Ita-Lufthansa alla svolta: "Vicino l’ok alle nozze"

L’Ue pronta ad approvare la fusione. La decisione prima del 4 luglio

Ita-Lufthansa alla svolta: "Vicino l’ok  alle nozze"

Ita-Lufthansa alla svolta: "Vicino l’ok alle nozze"

La Commissione europea è pronta ad approvare l’acquisizione di Ita da parte di Lufthansa, dopo che la compagnia aerea tedesca e il governo italiano hanno affrontato gli ultimi punti critici rilevati dall’Antitrust europeo. La novità è trapelata da fonti comunitarie ed è stata riportata dall’agenzia Bloomberg che cita persone a conoscenza del dossier. Lufthansa avrebbe infatti presentato un pacchetto di misure definitive all’inizio di questa settimana, che hanno risposto alle richieste dell’Ue di preservare una concorrenza leale, in particolare sulle rotte a lungo raggio. Servirà ancora qualche giorno per scrivere il documento di approvazione, sottoporlo all’attenzione di tutte le autorità antitrust d’Europa, farlo esaminare dagli uffici legali Ue e quindi annunciarlo ufficialmente.

L’ok finale della Commissione è atteso entro il 4 luglio. Poi, secondo quanto si apprende, ci vorranno ancora un paio di mesi per arrivare al closing, ossia al contratto definitivo, tra Ita e Lufthansa. La proposta di nozze prevede sempre l’ingresso dei tedeschi in Ita inizialmente al 41% (per 325 milioni di euro), poi salendo al 90 e al 100% con un aumento di capitale riservato da 729 milioni di euro più altri 100 milioni, versati al Mef al raggiungimento di alcuni risultati intermedi.

L’accordo Mef-Lufthansa prevede inizialmente un cda a 5 membri: tre italiani (di cui il presidente), due tedeschi (compreso il ceo). Nel suo piano industriale Lufthansa prevede di creare a Roma Fiumicino (base di Ita) un altro hub intercontinentale del gruppo: l’idea formulata più volte dal numero uno di Lufthansa, Carsten Spohr, sarebbe di usare Fiumicino come riferimento per i voli verso la parte Sud del mondo (America Latina, Africa, Asia).

Gli scogli superati per convincere la commissaria alla Concorrenza Margrethe Vestager non sono stati pochi. Dopo aver risolto alcune criticità sull’aeroporto di Milano Linate (dove Ita e Lufthansa insieme avrebbero i due terzi del mercato) e sui voli di breve raggio tra l’Italia e i Paesi hub del gruppo tedesco (Germania, Svizzera, Austria, Belgio), l’ultimo scoglio rimasto era quello dei voli Italia-Usa.
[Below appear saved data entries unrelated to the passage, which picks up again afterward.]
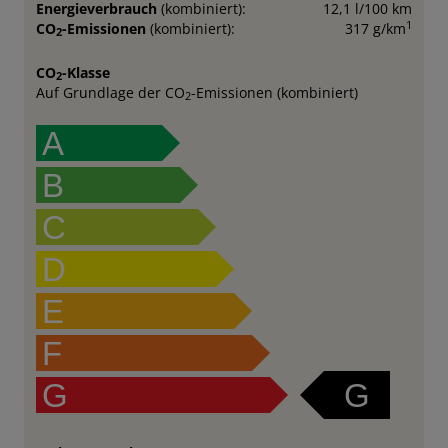
Energieverbrauch
(kombiniert):
12,1 l/100 km
1
CO
-Emissionen
(kombiniert):
317 g/km
2
CO
-Klasse
2
Auf Grundlage der CO
-Emissionen (kombiniert)
2
A
B
C
D
E
F
G
G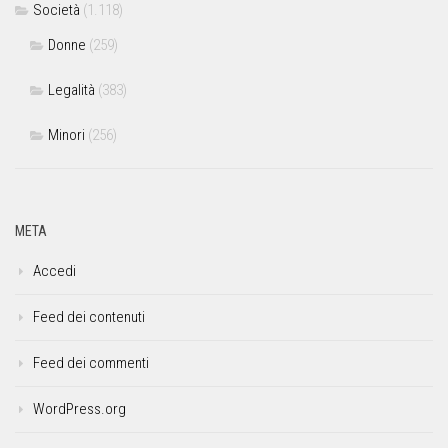
Società
(1.118)
Donne
(259)
Legalità
(383)
Minori
(256)
META
Accedi
Feed dei contenuti
Feed dei commenti
WordPress.org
Nei giorni scorsi le trattative hanno rischiato di portare al collasso del dossier: i funzionari di Bruxelles chiedevano, tra le altre cose, un’esclusione perenne di Ita dalla joint venture transatlantica che Lufthansa ha con United Airlines e Air Canada, cosa giudicata inaccettabile da italiani e tedeschi. Negli ultimi giorni Lufthansa ha così insistito molto sull’idea di preservare la concorrenza tra Italia e Usa proponendo di portare passeggeri con i propri aerei verso gli hub rivali in Europa: Parigi (dove c’è Air France), Amsterdam (Klm), Londra (British Airways), Madrid (Iberia). Una misura che si aggiungerebbe ai 2 anni di separazione tra le attività transatlantiche di Ita dal resto della compagnia italiana e delle iniziative di Lufthansa.